President Theodore Roosevelt was outspoken, too. He cleaned up corruption, and he didn't flinch at the hard stuff.
Many people don't know how much Teddy suffered physically. He had asthma as a child, so severe that it could have killed him. As he grew up, he threw himself into physical fitness and finding his own ways to get over it--quite an undertaking in a time when there weren't any treatments for asthma. The robust Teddy who braved the wild west and frozen winters on his ranch was a self-made creature.
Time Magazine named Teddy one of the 100 most important Leaders and Revolutionaries of the 20th century. In so doing, they declared:
"They don't hold White House lunches the way they used to at the beginning of the century. On Jan. 1, 1907, for example, the guest list was as follows: a Nobel prizewinner, a physical culturalist, a naval historian, a biographer, an essayist, a paleontologist, a taxidermist, an ornithologist, a field naturalist, a conservationist, a big-game hunter, an editor, a critic, a ranchman, an orator, a country squire, a civil service reformer, a socialite, a patron of the arts, a colonel of the cavalry, a former Governor of New York, the ranking expert on big-game mammals in North America and the President of the U.S.
All these men were named Theodore Roosevelt."
Time also noted Teddy's environmental leadership. It's because of Teddy Roosevelt that we have national parks and other protected areas.

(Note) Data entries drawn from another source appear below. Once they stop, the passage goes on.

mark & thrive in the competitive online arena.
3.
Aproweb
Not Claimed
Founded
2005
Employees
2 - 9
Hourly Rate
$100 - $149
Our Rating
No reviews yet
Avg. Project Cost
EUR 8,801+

"Most of all, I think, Theodore Roosevelt would use the power of the White House in 1998 to protect our environment. His earliest surviving letter, written at age 10, mourns the cutting down of a tree, and he went on to become America's first conservationist President, responsible for five new national parks, 18 national monuments and untold millions of acres of national forest. Without a doubt, he would react toward the great swaths of farmland that are now being carbuncled over with "development" as he did when told that no law allowed him to set aside a Florida nature preserve at will.

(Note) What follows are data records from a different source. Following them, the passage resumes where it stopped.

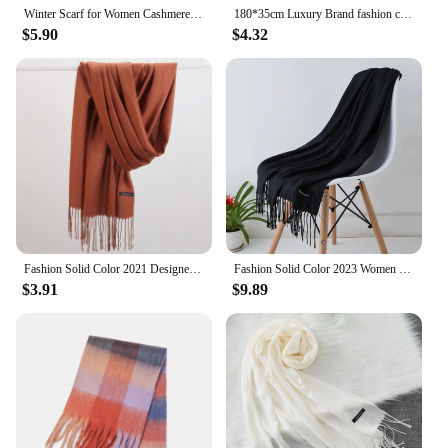
Winter Scarf for Women Cashmere Warm Solid Pashmina Blanket Wraps Female Thick Soft Bufanda Big Tassel Shawl Long Poncho Echarpe
180*35cm Luxury Brand fashion classic lattice men soft scarf cashmere plaid scarves shawl UNISE wraps pashmina headband muffler
$5.90
$4.32
Fashion Solid Color 2021 Designer Women Scarf Winter Hijabs Tassels Long Lady Shawls Cashmere Like Pashmina Hijabs Scarves Wraps
Fashion Solid Color 2023 Women Scarf Winter Hijabs Tessale Tassels Long Lady Shawls Cashmere Like Pashmina Hijabs Scarves Wraps
$3.91
$9.89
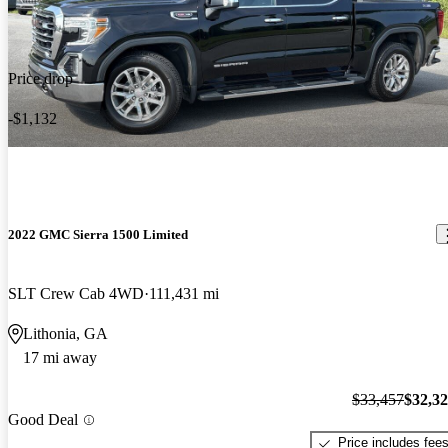
Price drop
-$1,132
2022 GMC Sierra 1500 Limited
SLT Crew Cab 4WD
111,431 mi
Lithonia, GA
17 mi away
$33,457
$32,3
Good Deal
Price includes fee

"Is there any law that prevents me declaring Pelican Island a National Bird Sanctuary?" T.R. asked, not waiting long for an answer. "Very well, then," reaching for his pen, "I do declare it."
I can't think of a better role model for McCain than Teddy. (Note: this commentary includes some opinion,, in the first and last sentences. The rest is historical fact.)

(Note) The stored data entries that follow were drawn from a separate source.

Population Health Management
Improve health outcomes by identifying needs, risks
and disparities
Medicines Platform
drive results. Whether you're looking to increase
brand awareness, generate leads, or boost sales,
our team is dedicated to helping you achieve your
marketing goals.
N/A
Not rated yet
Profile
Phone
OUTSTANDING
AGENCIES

UPDATE: While cruising the web, I found this piece on the McCain-Roosevelt link back in 2000. It's off-target, I think, especially in the call for a leader like President William McKinley, the "Idol of Ohio," who was assassinated. Although he was a genial fellow, very smooth with people, McKinley admittedly entered the White House without a firm foreign policy. He also adamantly backed big business, including the monopolies and huge trusts that Roosevelt broke up. One of the early controversies about Teddy's presidency was that he refused to be a mini-McKinley and do what his predecessor would have done. He was his own man.
Asked to name a conservative model, he skipped over the suggestions of three names typically associated with the conservative movement — Ronald Reagan, George W. Bush and Barry Goldwater, the founder of the modern-day conservative movement who occupied the Senate seat Mr. McCain holds today — to settle on Theodore Roosevelt.
Mr. McCain has long admired Roosevelt, and in the interview he identified with him as a fellow reformer and environmentalist and also touched on his assertive foreign policy. The choice might to some extent be an indication of how Mr. McCain would like to position himself now that he has moved from the primary to the general election.